- **DATA PROVIDED**:
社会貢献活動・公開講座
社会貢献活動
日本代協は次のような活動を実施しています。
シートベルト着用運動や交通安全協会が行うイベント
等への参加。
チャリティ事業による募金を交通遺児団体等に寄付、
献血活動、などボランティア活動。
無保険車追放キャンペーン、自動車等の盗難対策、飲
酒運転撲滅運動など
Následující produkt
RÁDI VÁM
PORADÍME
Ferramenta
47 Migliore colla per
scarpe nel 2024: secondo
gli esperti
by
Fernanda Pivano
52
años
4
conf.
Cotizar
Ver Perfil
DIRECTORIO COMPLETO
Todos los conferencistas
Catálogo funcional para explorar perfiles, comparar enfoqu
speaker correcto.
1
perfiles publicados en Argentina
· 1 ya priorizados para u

- **DIRECTIONS FOR THIS TASK**:
Retype every line of the entries above character for character, keeping each line break where it falls.

- **TASK ANSWER**:
社会貢献活動・公開講座
社会貢献活動
日本代協は次のような活動を実施しています。
シートベルト着用運動や交通安全協会が行うイベント
等への参加。
チャリティ事業による募金を交通遺児団体等に寄付、
献血活動、などボランティア活動。
無保険車追放キャンペーン、自動車等の盗難対策、飲
酒運転撲滅運動など
Následující produkt
RÁDI VÁM
PORADÍME
Ferramenta
47 Migliore colla per
scarpe nel 2024: secondo
gli esperti
by
Fernanda Pivano
52
años
4
conf.
Cotizar
Ver Perfil
DIRECTORIO COMPLETO
Todos los conferencistas
Catálogo funcional para explorar perfiles, comparar enfoqu
speaker correcto.
1
perfiles publicados en Argentina
· 1 ya priorizados para u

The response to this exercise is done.